5. smallbusiness.co.uk
If you run a small business in the UK, then there’s no better Twitter profile to follow than this one. This is a great complement to some of the other more technical profiles listed here. Following this account will keep you up to date with all the latest news that’s relevant to UK SMEs, including the changes to business law, the latest research on workforce issues, opinion pieces, useful tips on the latest government funding initiatives and information on business services, such as serviced offices. A must for anyone who is set up in the UK, but contains some good advice and articles for any SME, wherever they might be.

GUEST BLOG: This helpful article was kindly provided by Digital Marketing professional Alexa Garthwaite, of Executive Offices Group. Follow her on Twitter @alexagarthwaite / @execoffices

Protect Your Customers With Public Liability Insurance

Businesses credibility can only really be viewed by the service it provides to its customers. With this in mind, this is why any business that is serious about its credibility should do its best to make sure their company is based on a strong foundation. An element of this proposition consists of creating financial security for the business and its customers in the event of an accident occurring, so you should ensure that you covered.

What is public liability insurance?

To begin with, public liability insurance helps to ensure the area where your business functions is as secure and safe as it can be for your customers, just in case an accident occurs. In the event that an unplanned accident occurs and badly injures one of your customers or damages their assets, liability insurance will help finance your legal costs fees related with your injured customers’ claims.

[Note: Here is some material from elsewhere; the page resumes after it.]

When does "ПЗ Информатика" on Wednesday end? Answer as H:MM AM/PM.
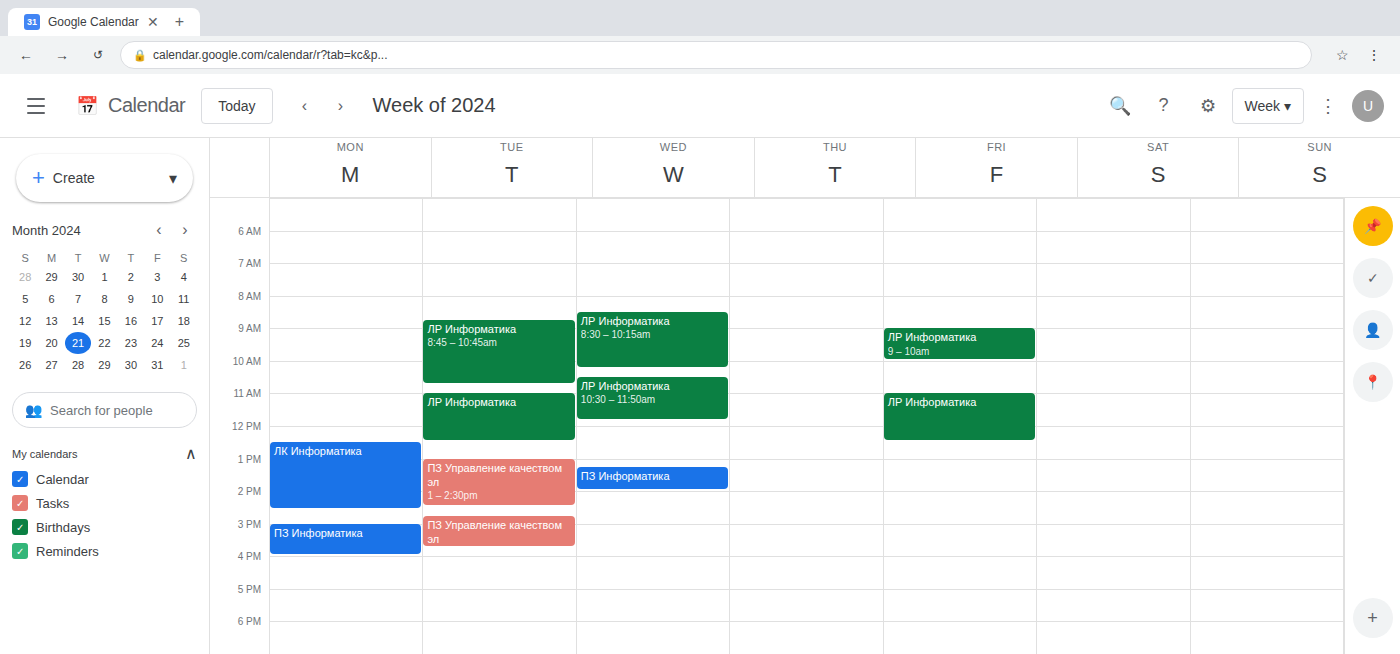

In today’s modern times it pays to be protected and public liability insurance is crucial for any credible business proprietor.

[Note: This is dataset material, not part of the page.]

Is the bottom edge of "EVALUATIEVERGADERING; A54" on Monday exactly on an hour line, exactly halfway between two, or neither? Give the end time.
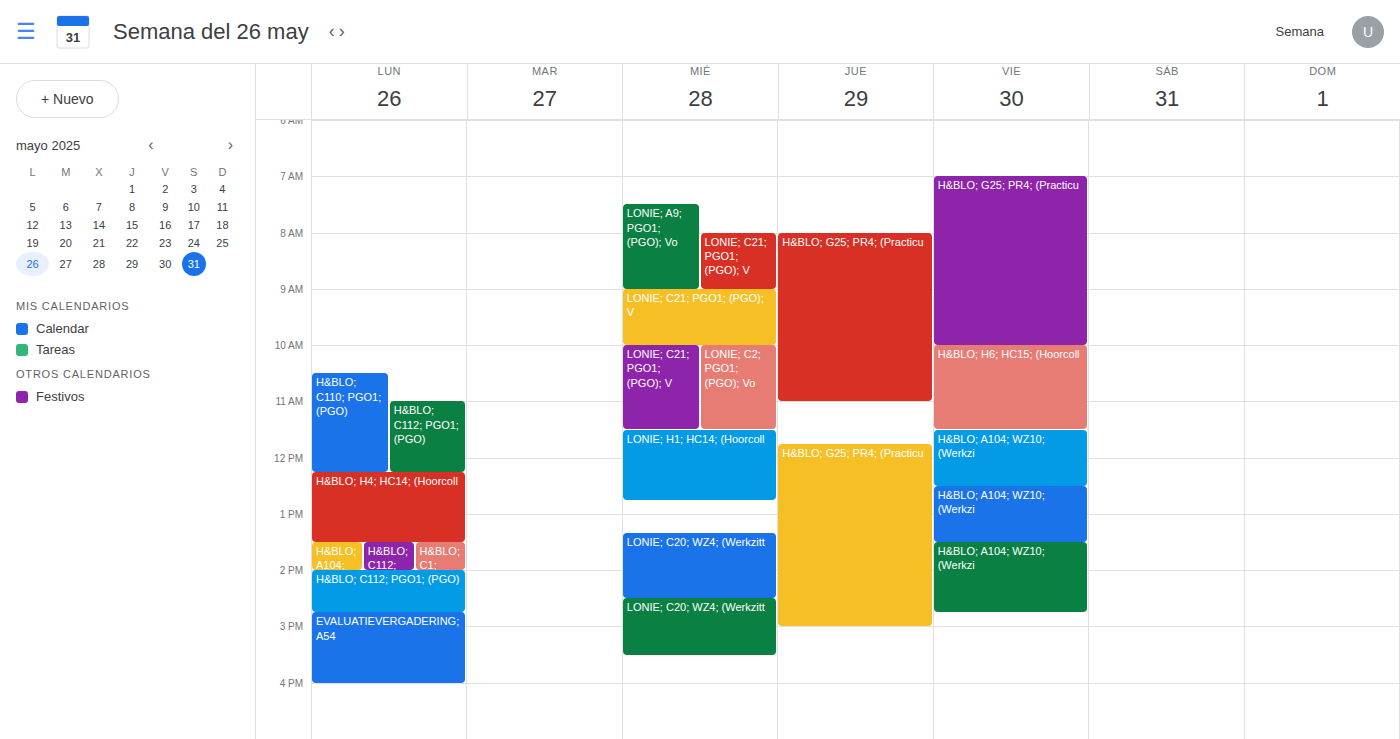
4:00 PM -- exactly on the 4 PM line.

But how can liability insurance safeguard my customers?

Public liability insurance protects both your business and your customers effectively. Hypothetically, if in court, your company is made liable for the injury or accident, your liability insurance can also protect the injured customer by reimbursing their medical costs and maintenances to personal assets. This type of monetary relief can help guard your business brand image.

What conditions permit public liability exposure?

Clearly, if you run an office or public space, your public liability insurance will help to safeguard both your company and any individual who walks in to your place of work. But, public liability is also extremely helpful should you be restoring your work space. The reason for this is simple, because renovation unsurprisingly increases the likelihood of an accident occurring, even if you have notified the public and made sure the site is safe.

This type of insurance is also extremely helpful even outside the property of your business. Should you be presenting a public work function in an eating place or common, your insurance can also cover accidents concerning near non-employees and their assets.

Where can I learn more about public liability insurance for my business?

To be a credible business you’ll need to learn about public liability insurance by contacting a well-informed insurance broker who will supply you with advice and a price. A simple way to do this is by visiting a website such as constructaquote, and be linked to a professional insurance agent in a few seconds.

GUEST BLOG: This helpful article was kindly provided by Jo Lewis.